Optimizing a K8s Microservice on GCP: A Deep Dive into Pub/Sub Performance 🚀

✨ Introduction

The goal was ambitious but clear—to achieve a throughput of 100,000 processed Pub/Sub subscription messages per hour. Each message batch we receive contains roughly 250 messages, so this was a substantial task.

Our service consumes messages from a topic owned by another service, and all our deployments are managed via GitOps charts. This means any changes to our configuration need to be templated with Helm. Here’s a breakdown of the key adjustments we made to hit our target.

Pub/Sub Configuration ⚙️

The first thing we looked at was how our service was pulling messages. We found that previous configurations were using a ratio-based approach, which was less precise for our specific workload. We decided to simplify and directly set the number of parallel pull threads.

Before: We had these parameters that were removed from our configuration:

1
2
3
4
# Ratio of available CPU cores to use for parallel pull count (default: 1.2)
sales.chunk.upload.parallel.pull.ratio={{ .Values.application.config.sales_chunk_upload_parallel_pull_ratio }}
# Workload multiplier for I/O-bound processing (default: 8.0 for Pub/Sub subscribers)
sales.chunk.upload.workload.multiplier=8.0

After: We replaced them with a direct count parameter. While the application’s default was 10, we found that a value of 15 was more effective for our needs.

1
2
3
# Parallel Pull Count sets the number of threads used to pull messages from the topic subscriber queue.
# Limits the number of events pulled, preventing the service from becoming overwhelmed.
sales.chunk.upload.parallel.pull.count=15

Fine-tuning Resource Limits 💾

A common pitfall is over-provisioning resources, leading to unnecessary overhead. Our staging environment had much higher resource limits that weren’t being fully utilized. We decided to right-size these limits to be more cost-effective.
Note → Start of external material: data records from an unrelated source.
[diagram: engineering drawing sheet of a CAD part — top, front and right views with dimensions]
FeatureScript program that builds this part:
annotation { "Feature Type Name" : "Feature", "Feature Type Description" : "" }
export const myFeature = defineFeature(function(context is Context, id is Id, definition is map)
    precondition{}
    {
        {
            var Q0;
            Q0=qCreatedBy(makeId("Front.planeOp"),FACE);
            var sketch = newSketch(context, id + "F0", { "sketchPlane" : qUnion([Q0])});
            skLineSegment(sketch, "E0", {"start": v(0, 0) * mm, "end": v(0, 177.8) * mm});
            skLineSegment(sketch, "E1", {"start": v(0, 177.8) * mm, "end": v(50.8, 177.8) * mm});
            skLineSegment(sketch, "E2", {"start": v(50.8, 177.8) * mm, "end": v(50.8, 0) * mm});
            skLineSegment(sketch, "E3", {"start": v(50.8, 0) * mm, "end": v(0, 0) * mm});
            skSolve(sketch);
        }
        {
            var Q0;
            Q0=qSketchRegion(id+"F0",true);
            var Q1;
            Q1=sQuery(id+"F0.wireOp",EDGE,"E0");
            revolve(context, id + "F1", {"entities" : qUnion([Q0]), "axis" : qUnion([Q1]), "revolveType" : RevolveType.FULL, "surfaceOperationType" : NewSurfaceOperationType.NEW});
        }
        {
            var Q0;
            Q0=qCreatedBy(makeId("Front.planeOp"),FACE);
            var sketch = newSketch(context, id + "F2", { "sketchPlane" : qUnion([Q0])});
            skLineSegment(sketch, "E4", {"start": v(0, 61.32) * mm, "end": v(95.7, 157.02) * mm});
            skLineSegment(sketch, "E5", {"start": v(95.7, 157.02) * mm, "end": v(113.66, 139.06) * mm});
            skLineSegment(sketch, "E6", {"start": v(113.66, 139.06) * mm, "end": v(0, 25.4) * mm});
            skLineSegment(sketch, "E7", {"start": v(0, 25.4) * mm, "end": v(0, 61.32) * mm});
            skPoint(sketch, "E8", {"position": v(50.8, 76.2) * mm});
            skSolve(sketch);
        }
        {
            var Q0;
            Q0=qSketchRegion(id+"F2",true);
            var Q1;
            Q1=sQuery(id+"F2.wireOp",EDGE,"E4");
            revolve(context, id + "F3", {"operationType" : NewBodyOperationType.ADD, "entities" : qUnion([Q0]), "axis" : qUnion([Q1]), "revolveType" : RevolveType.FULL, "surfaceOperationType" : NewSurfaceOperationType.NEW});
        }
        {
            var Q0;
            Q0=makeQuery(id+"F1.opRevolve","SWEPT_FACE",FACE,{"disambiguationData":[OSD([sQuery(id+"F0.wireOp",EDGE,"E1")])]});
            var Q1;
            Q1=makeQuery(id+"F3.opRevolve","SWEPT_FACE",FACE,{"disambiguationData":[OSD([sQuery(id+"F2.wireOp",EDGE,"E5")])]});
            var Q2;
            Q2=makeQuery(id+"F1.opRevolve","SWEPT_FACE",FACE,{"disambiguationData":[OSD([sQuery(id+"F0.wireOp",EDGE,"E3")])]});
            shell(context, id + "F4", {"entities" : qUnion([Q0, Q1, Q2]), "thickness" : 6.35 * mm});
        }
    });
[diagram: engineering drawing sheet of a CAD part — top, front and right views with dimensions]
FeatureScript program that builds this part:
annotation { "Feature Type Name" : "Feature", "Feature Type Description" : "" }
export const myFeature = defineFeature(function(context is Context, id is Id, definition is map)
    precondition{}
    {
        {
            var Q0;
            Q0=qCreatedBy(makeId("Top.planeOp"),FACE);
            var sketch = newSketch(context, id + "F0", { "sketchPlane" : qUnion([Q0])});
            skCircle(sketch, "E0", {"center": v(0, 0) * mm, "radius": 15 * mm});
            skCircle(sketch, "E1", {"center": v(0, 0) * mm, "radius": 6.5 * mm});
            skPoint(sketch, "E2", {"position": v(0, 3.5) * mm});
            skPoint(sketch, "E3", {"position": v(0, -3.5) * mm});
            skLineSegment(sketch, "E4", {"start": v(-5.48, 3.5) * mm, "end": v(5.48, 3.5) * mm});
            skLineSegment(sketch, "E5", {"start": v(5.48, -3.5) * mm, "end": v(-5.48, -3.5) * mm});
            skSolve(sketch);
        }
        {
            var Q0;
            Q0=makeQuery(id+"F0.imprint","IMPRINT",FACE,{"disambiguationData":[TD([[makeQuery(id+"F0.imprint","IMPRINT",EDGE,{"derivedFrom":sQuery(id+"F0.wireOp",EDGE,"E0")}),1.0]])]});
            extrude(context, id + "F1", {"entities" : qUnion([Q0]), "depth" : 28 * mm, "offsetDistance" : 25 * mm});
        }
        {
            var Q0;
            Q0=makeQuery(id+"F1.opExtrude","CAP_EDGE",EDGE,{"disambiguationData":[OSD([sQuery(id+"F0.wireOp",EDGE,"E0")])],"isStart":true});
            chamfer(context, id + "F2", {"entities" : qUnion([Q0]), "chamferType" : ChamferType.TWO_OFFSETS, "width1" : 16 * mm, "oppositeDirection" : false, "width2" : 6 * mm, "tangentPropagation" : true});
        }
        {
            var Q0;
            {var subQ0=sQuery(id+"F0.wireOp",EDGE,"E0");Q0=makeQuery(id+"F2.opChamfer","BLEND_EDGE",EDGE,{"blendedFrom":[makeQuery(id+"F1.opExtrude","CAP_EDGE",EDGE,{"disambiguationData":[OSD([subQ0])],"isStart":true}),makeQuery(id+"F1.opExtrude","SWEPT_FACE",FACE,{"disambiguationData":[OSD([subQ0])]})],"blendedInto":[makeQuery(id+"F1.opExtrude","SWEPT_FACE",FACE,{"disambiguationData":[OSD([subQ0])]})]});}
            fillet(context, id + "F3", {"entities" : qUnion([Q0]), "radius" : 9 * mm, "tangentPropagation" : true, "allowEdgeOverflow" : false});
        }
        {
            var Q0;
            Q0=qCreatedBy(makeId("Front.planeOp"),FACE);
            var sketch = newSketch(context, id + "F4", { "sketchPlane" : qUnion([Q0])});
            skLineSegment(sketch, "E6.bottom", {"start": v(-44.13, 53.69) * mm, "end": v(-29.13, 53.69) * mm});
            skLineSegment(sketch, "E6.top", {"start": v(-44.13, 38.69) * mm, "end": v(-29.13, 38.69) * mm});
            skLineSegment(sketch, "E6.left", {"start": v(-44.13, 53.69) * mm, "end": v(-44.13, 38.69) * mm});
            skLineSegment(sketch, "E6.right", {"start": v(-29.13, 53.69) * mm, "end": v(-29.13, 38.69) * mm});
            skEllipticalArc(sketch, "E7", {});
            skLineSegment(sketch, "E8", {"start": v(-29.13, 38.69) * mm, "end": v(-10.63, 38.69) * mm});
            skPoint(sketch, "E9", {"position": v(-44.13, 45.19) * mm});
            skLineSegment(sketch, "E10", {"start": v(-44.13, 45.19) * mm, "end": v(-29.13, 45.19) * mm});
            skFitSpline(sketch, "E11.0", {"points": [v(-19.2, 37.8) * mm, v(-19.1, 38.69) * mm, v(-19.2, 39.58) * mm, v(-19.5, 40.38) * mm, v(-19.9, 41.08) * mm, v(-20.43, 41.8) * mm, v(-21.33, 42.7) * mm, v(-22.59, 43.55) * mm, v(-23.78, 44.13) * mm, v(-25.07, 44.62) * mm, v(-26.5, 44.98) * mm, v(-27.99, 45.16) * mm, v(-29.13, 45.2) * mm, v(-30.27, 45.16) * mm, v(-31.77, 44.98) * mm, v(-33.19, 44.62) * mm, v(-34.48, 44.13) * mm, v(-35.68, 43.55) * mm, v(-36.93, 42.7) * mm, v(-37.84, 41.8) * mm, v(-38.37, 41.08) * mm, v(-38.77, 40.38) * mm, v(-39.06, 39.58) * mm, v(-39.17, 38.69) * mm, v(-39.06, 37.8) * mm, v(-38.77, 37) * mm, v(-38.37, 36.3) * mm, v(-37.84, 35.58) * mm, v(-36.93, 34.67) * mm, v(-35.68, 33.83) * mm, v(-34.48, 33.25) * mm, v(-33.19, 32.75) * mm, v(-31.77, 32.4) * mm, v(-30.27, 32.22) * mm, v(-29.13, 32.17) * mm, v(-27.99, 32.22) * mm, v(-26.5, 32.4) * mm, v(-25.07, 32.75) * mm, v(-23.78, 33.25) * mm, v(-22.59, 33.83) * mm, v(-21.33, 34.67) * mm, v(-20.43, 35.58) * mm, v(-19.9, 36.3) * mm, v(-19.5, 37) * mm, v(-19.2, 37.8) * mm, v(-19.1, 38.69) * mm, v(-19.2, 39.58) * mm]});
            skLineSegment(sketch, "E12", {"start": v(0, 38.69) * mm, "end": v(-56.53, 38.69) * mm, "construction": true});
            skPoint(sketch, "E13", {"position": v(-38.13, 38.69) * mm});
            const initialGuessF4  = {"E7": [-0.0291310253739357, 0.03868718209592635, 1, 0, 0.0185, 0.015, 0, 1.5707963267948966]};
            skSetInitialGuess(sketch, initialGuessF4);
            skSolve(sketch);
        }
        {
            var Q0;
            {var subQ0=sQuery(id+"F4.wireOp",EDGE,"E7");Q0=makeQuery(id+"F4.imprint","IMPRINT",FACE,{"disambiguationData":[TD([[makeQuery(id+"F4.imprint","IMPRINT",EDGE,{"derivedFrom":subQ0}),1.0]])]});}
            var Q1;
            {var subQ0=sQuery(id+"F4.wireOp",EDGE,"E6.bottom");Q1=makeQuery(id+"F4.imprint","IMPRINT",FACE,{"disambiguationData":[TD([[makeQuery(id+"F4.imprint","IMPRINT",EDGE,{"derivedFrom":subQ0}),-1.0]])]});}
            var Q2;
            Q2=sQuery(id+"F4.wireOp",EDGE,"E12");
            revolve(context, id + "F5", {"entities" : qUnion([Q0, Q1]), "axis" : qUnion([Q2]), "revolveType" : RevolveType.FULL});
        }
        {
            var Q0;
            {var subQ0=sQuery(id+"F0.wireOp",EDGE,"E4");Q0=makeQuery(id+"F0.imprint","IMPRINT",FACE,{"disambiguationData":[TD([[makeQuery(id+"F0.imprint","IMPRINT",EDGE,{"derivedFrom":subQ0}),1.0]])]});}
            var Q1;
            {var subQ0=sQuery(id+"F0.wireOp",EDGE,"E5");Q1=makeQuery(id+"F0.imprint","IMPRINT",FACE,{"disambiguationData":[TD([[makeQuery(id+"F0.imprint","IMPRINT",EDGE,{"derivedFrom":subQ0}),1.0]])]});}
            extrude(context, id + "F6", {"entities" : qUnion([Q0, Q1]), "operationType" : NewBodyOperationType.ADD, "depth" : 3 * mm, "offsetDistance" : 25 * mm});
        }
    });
The configuration we settled on:

1
2
3
4
5
6
7
resources:
  limits:
    cpu: 750m
    memory: 1Gi
  requests:
    cpu: 750m
    memory: 1Gi

By setting both requests and limits to the same value, we ensure the Kubernetes scheduler gives our pods exactly what they need without wasting resources.

Optimizing Horizontal Pod Autoscaling (HPA) 📈

To handle traffic spikes and dips, we needed intelligent autoscaling. Our goal was for the service to scale up immediately when a large batch of data arrives, but to scale down more slowly to avoid a race condition where a new batch arrives just after pods are terminated.

We achieved this by adjusting the stabilizationWindowSeconds for both scaling up and scaling down in our HPA definition.

The HPA behavior we added:

 1
 2
 3
 4
 5
 6
 7
 8
 9
10
autoscaling:
  enabled: true
  minReplicas: 1
  maxReplicas: 12
  targetCPUUtilizationPercentage: 80
  behavior:
    scaleDown:
      stabilizationWindowSeconds: 480
    scaleUp:
      stabilizationWindowSeconds: 0

This configuration tells our HPA to scale up instantly (stabilizationWindowSeconds: 0) as soon as the CPU threshold is breached, but to wait for 8 minutes (stabilizationWindowSeconds: 480) before scaling down. This prevents thrashing and ensures the service is ready for subsequent large batches.

This was easily implemented by adding the behavior section to our Helm chart’s values.yaml file:

1
2
3
4
5
behavior:
  scaleDown:
    stabilizationWindowSeconds: {{ .Values.autoscaling.behavior.scaleDown.stabilizationWindowSeconds | default 300 }}
  scaleUp:
    stabilizationWindowSeconds: {{ .Values.autoscaling.behavior.scaleUp.stabilizationWindowSeconds | default 0 }}

Monitoring Our Progress 📊

During this process, the most useful GCP Pub/Sub subscription charts for monitoring our progress were:

Unacked messages by region
Ack message count by delivery type
Pull to ack delta
Expired ack deadlines count
Delivery metrics

These charts gave us crucial insights into how our changes were impacting message throughput and overall system health in real time.

The Missing Piece: Dead-Letter Queues ⚠️

We also found a significant issue during this fine-tuning: our subscription does not have a dead-letter queue (DLQ) configured. A dead-letter queue is a separate topic or subscription that stores messages that a service has failed to process successfully after a certain number of delivery attempts. It prevents “poison pill” messages from perpetually failing and blocking the main subscription queue.

The next step in this project will be to create a dead-letter policy for the subscription, including a dedicated dead-letter topic and a corresponding subscription. This will give us a place to inspect and manually handle messages that cannot be processed, improving the robustness of our service.

Final Thoughts & Caveats 🧐

While these changes helped us achieve our performance goals and made the service more cost-effective, it’s important to note that other bottlenecks still exist within the service itself. This solution represents the best and most cost-effective option we’ve found so far by external fine-tuning. It’s a great example of how a few key configuration changes can make a huge impact on both performance and resource utilization.